12.28.25 Matthew 2:13–18
13 After the Wise Men were gone, an angel of the Lord suddenly appeared to Joseph in a dream. He said, “Get up, take the child and his mother, and flee to Egypt. Stay there until I tell you, because Herod will search for the child in order to kill him.”
14 Joseph got up, took the child and his mother during the night, and left for Egypt. 15 He stayed there until the death of Herod. This happened to fulfill what was spoken by the Lord through the prophet: “Out of Egypt I called my son.”
16 When Herod realized that he had been outwitted by the Wise Men, he was furious. He issued orders to kill all the boys in Bethlehem and in all the surrounding countryside, from two years old and under. This was in keeping with the exact time he had learned from the Wise Men. 17 Then what was spoken through Jeremiah the prophet was fulfilled: 18 A voice was heard in Ramah,
weeping and great mourning, Rachel weeping for her children,
and she refused to be comforted, because they are no more.
How much of Christmas is a facade? Don’t get me wrong. We have real moments of peace and joy as we contemplate the Incarnation, how the Son of God took on flesh and was born of the Virgin Mary. The Christmas story of Jesus’ birth shines out in our hearts as we sing the songs of Jesus, songs like Silent Night by candlelight. We set the stage well with Christmas trees and lights. There’s great joy in seeing your children and grandchildren open their presents.
But there’s stress and pain involved in it all too. Classic movies like “Jingle All the Way” and “Christmas Vacation” have reflected the pressure that can come with wanting to get the right gift and have the “perfect Christmas.” Arnold Schwarzenegger just can’t find the Turbo Man doll, and Clark depends on a Christmas bonus to get a swimming pool. The turkey is burnt to a crisp. There’s some reality behind the humor of the movies. Preparing the music for the services. Credit card bills. The Cousin Eddie of the family. An empty chair at the table this year. It’s not as peaceful as it might appear.
::::::::::
» **Tasks to perform**
a. In the text on Matthew 2:13–18, condense the paragraph beginning "But there's stress and pain" into a short bulleted list that keeps its main points.
b. Quote the text on Matthew 2:13–18 word for word, starting at "16 When Herod" and ending at "are no more.".

» **Data excerpts**
::::::::::
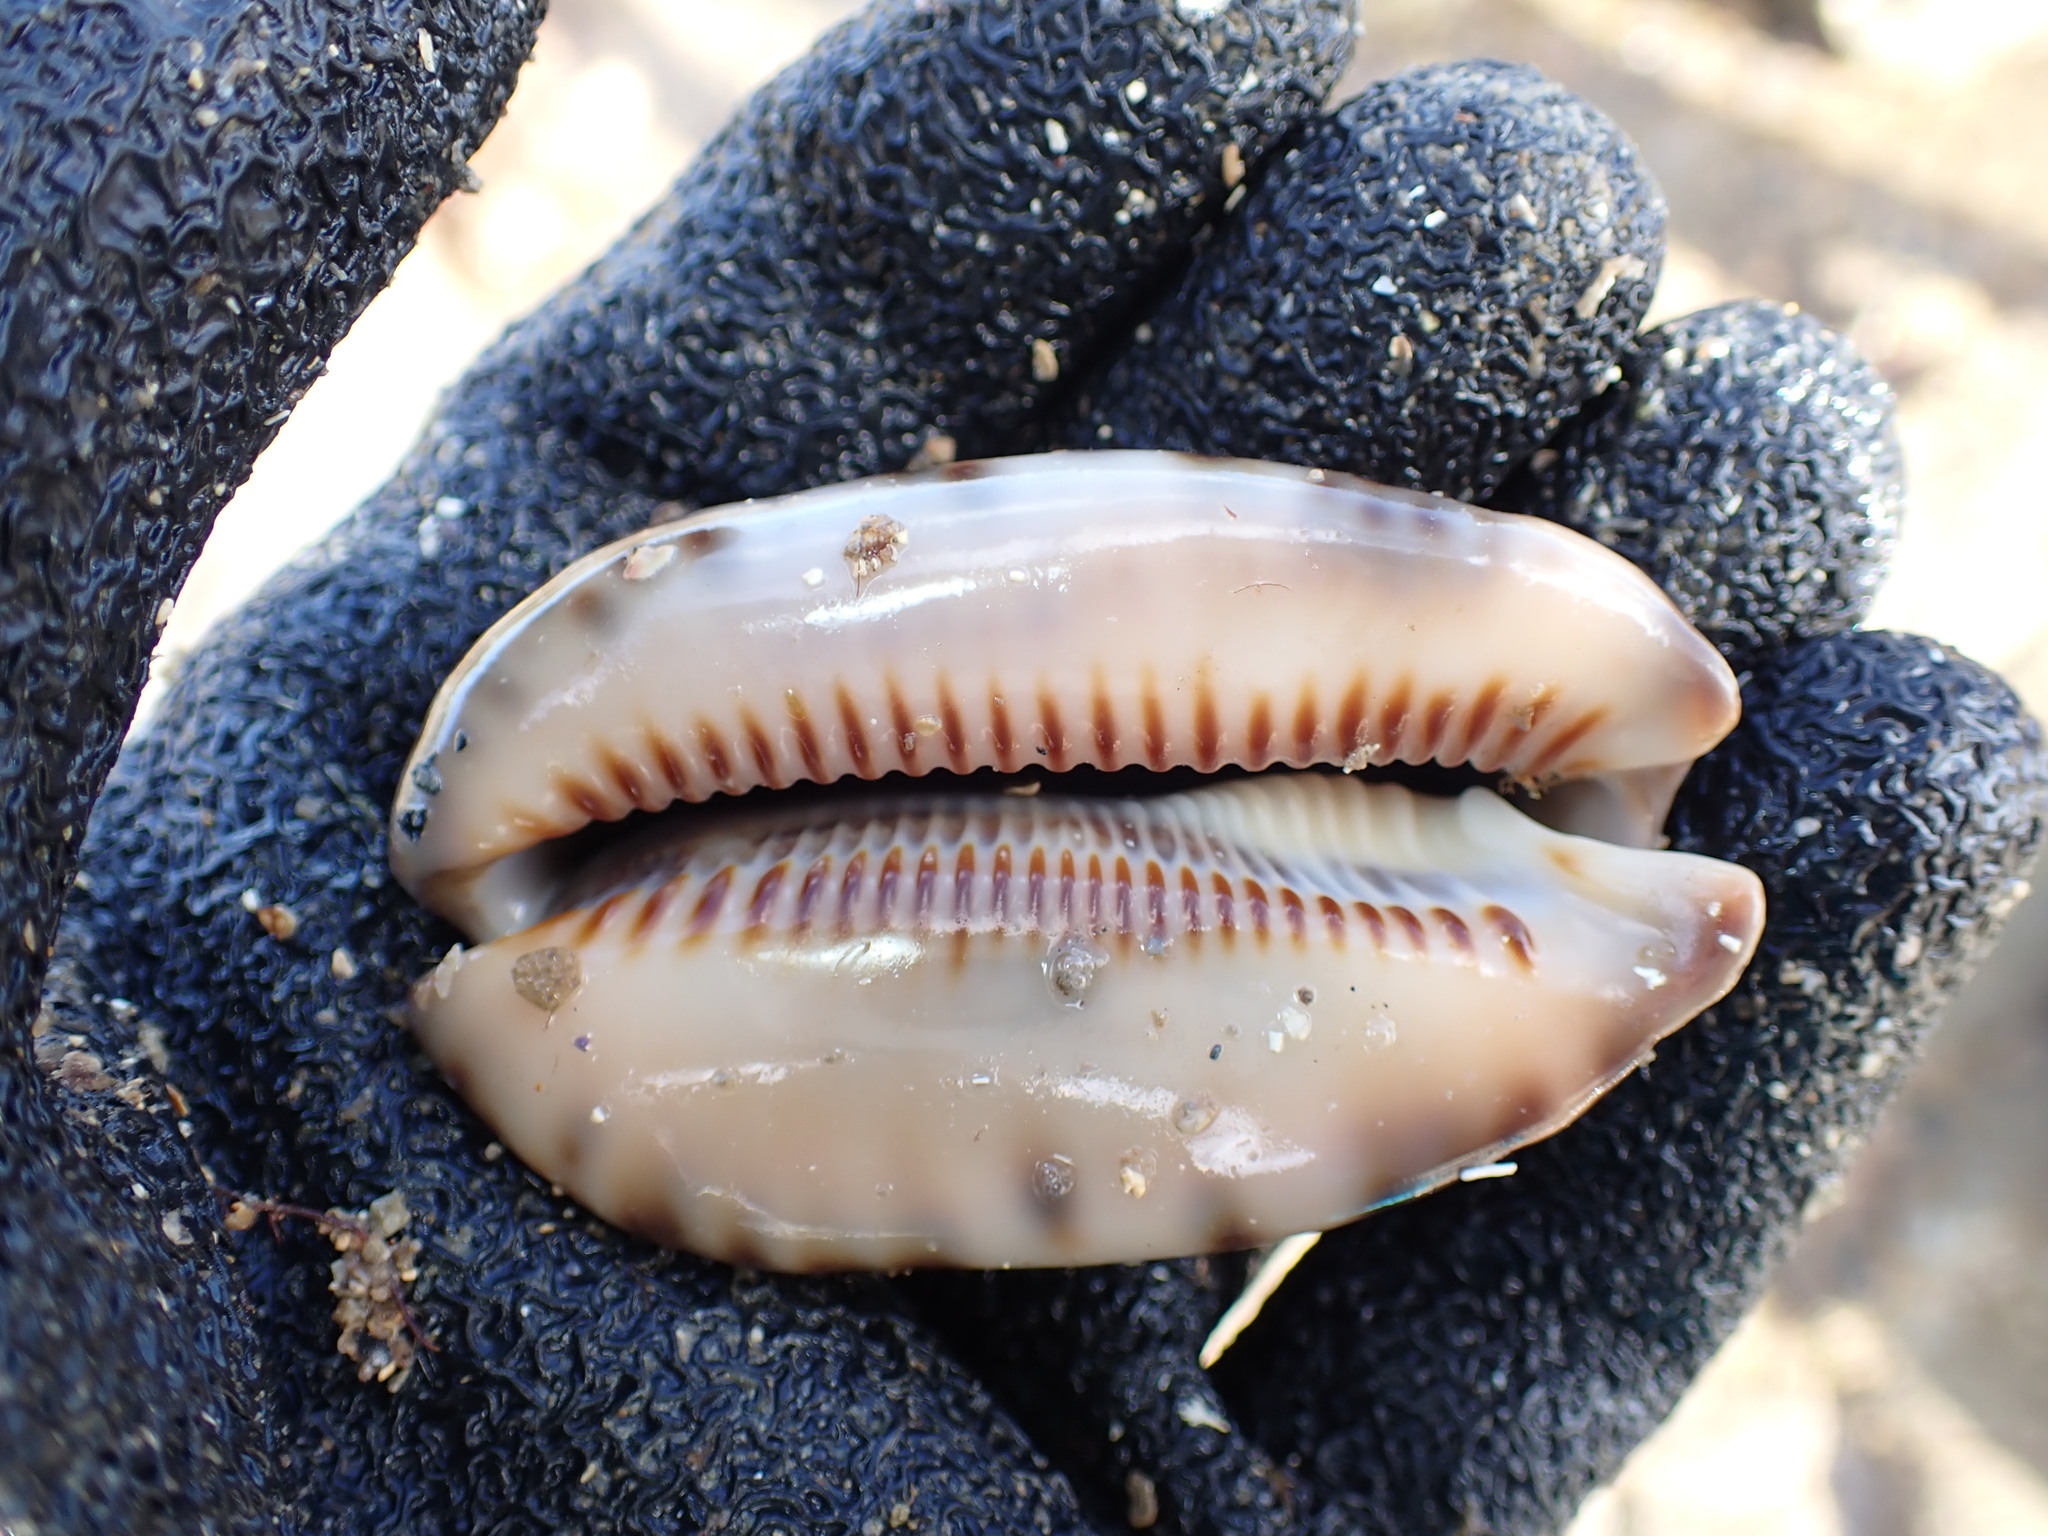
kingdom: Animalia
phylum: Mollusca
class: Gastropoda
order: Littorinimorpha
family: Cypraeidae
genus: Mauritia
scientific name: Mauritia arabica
::::::::::
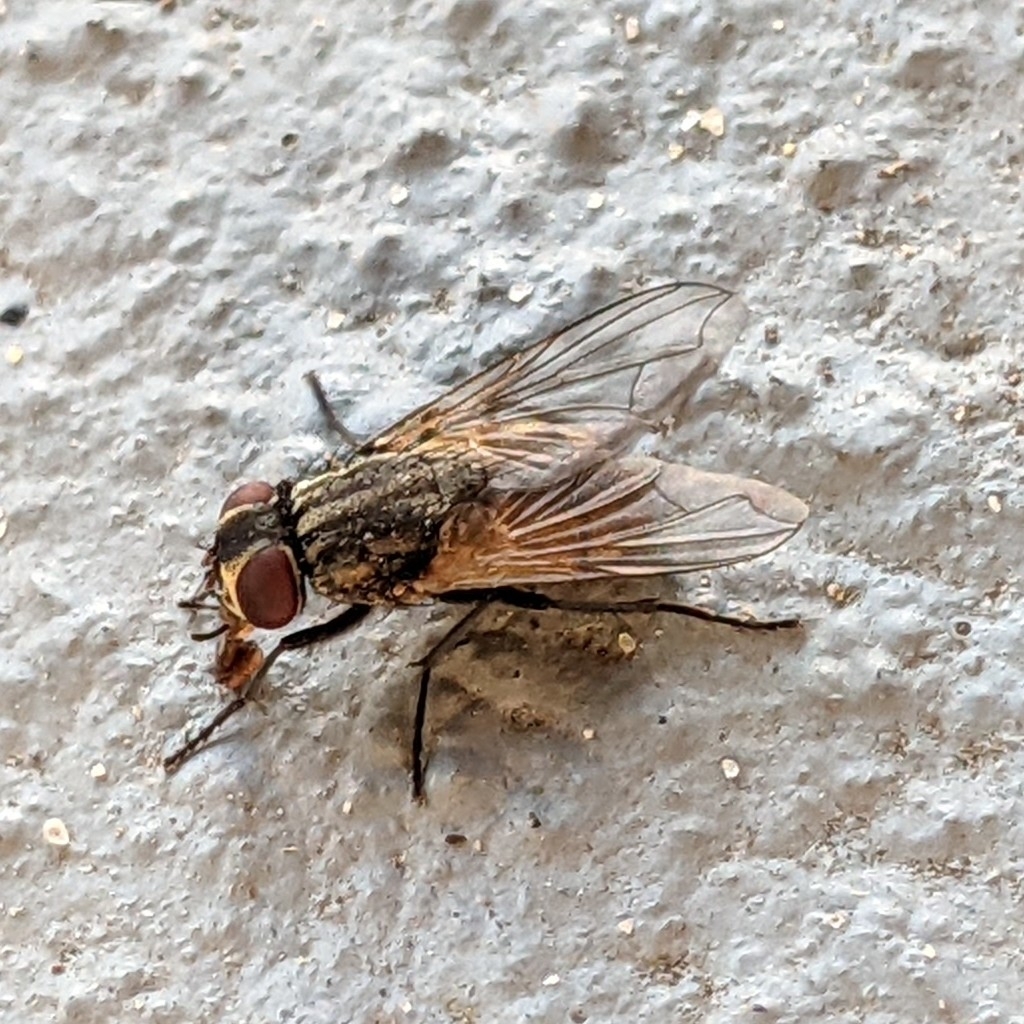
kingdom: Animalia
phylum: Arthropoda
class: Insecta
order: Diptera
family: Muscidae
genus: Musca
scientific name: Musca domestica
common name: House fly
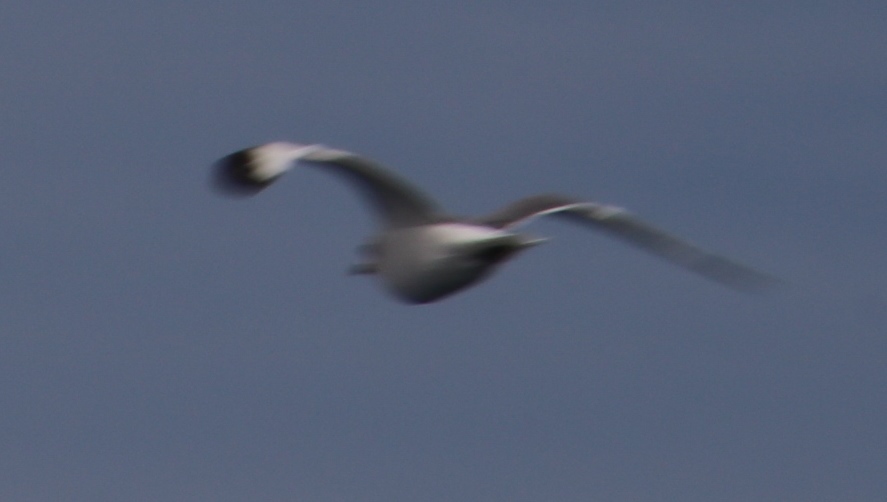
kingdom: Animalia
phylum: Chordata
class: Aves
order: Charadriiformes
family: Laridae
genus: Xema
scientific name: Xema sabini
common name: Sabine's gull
::::::::::
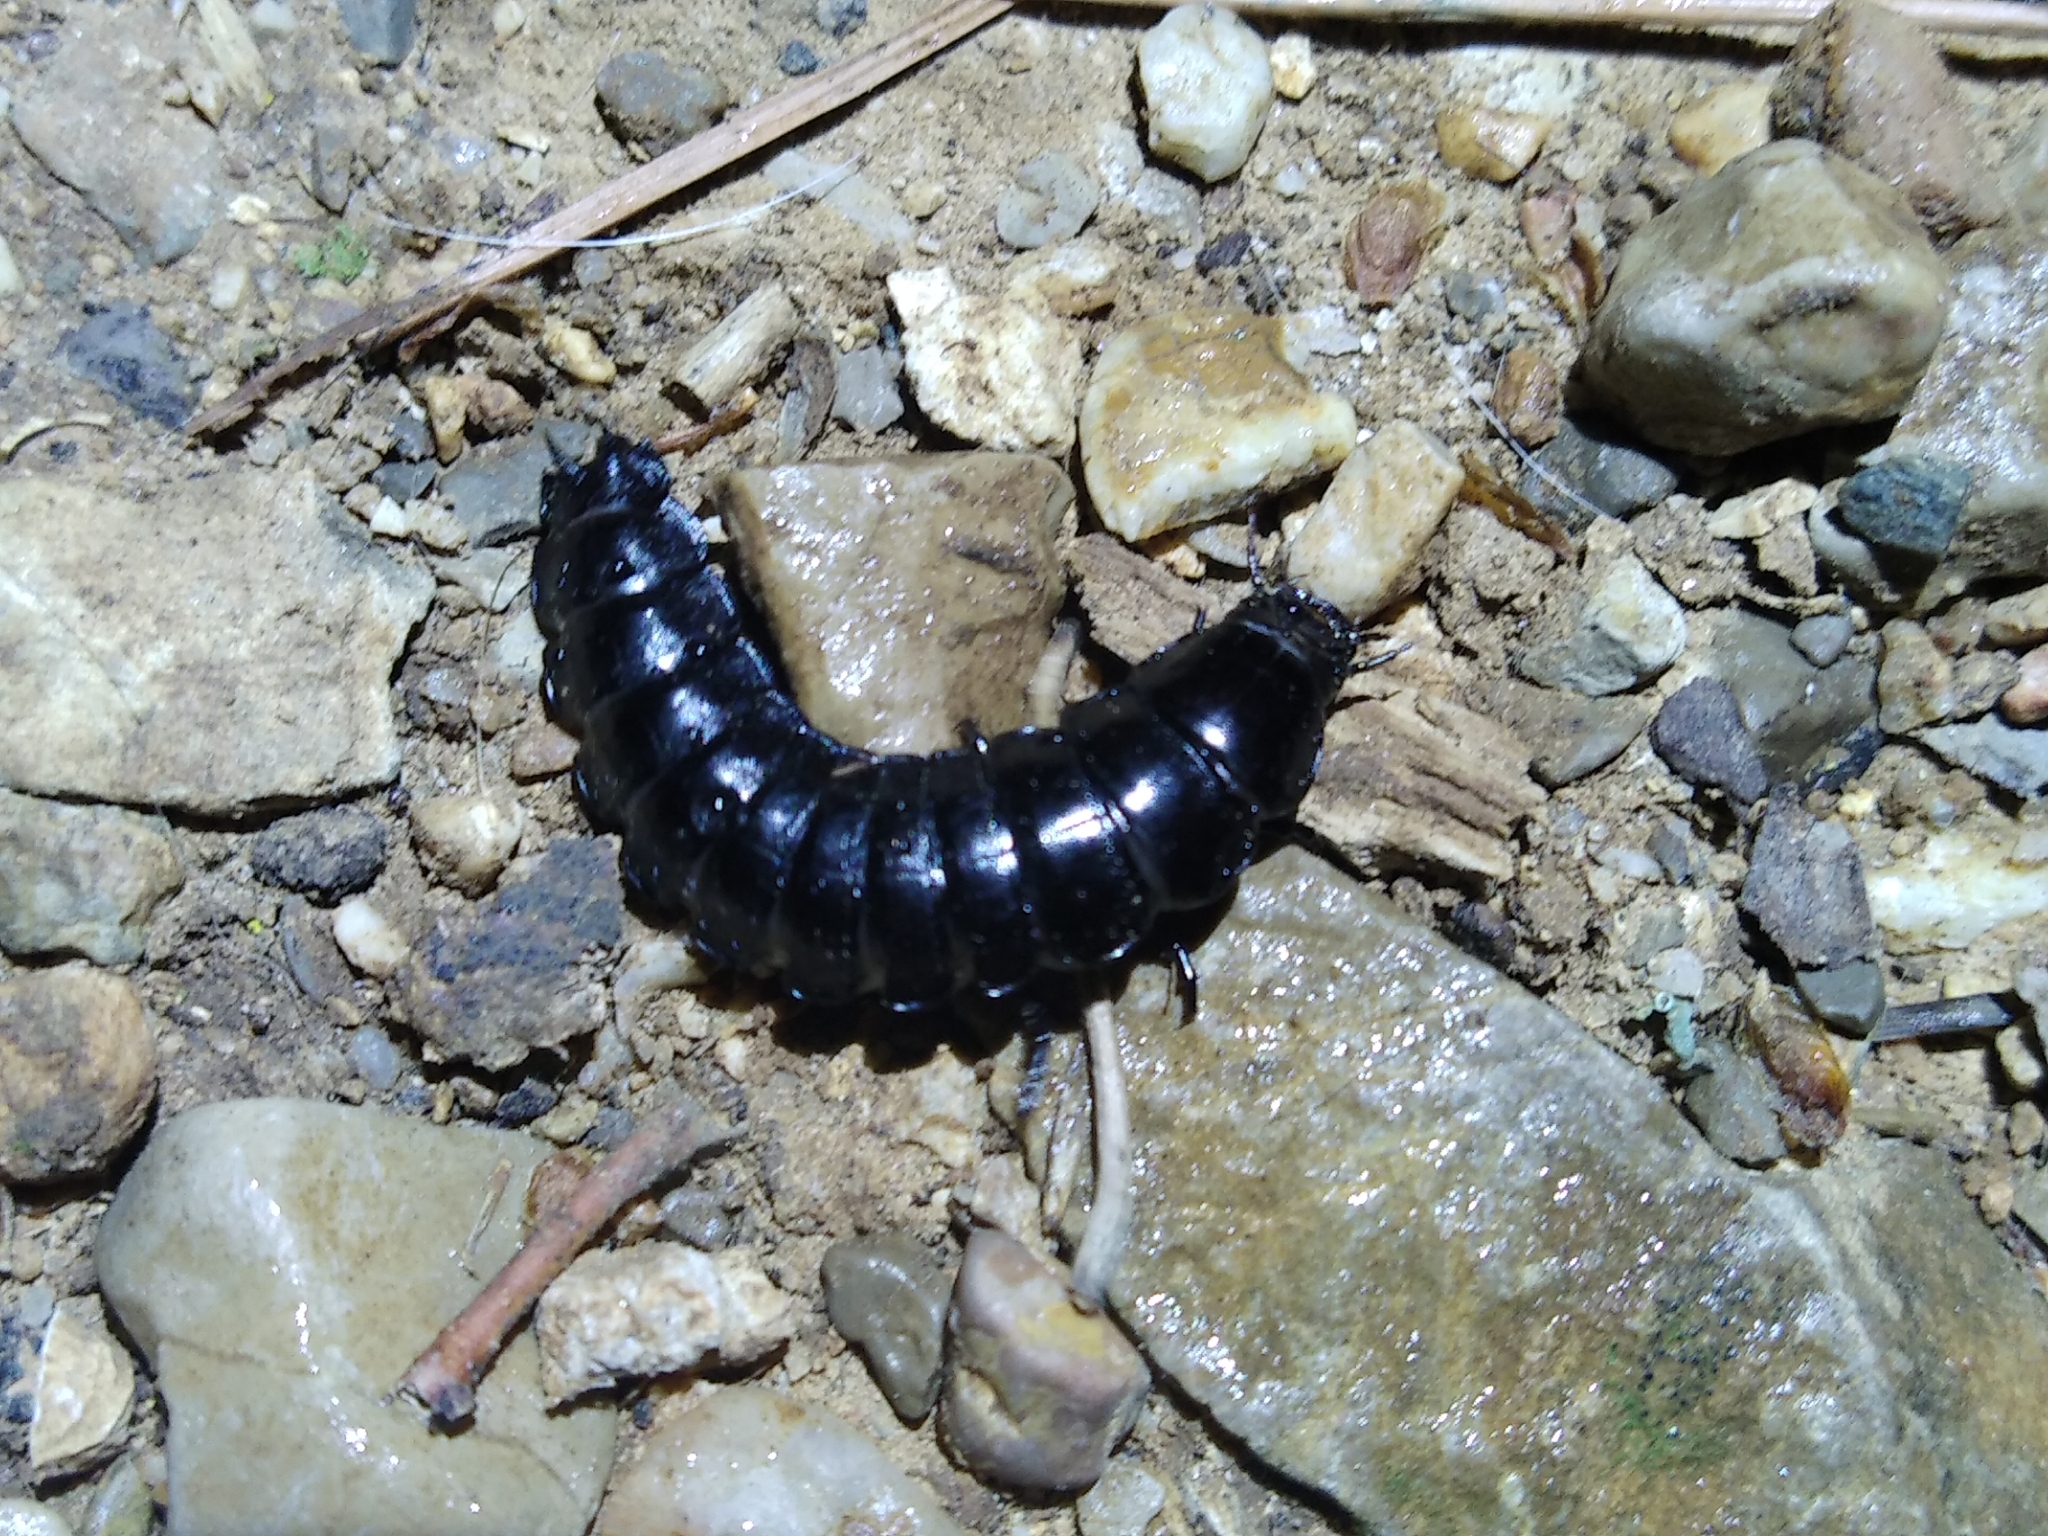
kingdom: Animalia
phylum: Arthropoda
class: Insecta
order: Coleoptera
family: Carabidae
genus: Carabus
::::::::::
» **Exercise answers**
a.
- Christmas brings stress and pain along with its joy.
- "Jingle All the Way" and "Christmas Vacation" show the pressure of finding the right gift and having the "perfect Christmas." Arnold Schwarzenegger can't find the Turbo Man doll, and Clark depends on a Christmas bonus to get a swimming pool.
- The humor in these movies reflects some reality: a burnt turkey, preparing music for services, credit card bills, the Cousin Eddie of the family, and an empty chair at the table.
- The season is not as peaceful as it might appear.

b.
16 When Herod realized that he had been outwitted by the Wise Men, he was furious. He issued orders to kill all the boys in Bethlehem and in all the surrounding countryside, from two years old and under. This was in keeping with the exact time he had learned from the Wise Men. 17 Then what was spoken through Jeremiah the prophet was fulfilled: 18 A voice was heard in Ramah,
weeping and great mourning, Rachel weeping for her children,
and she refused to be comforted, because they are no more.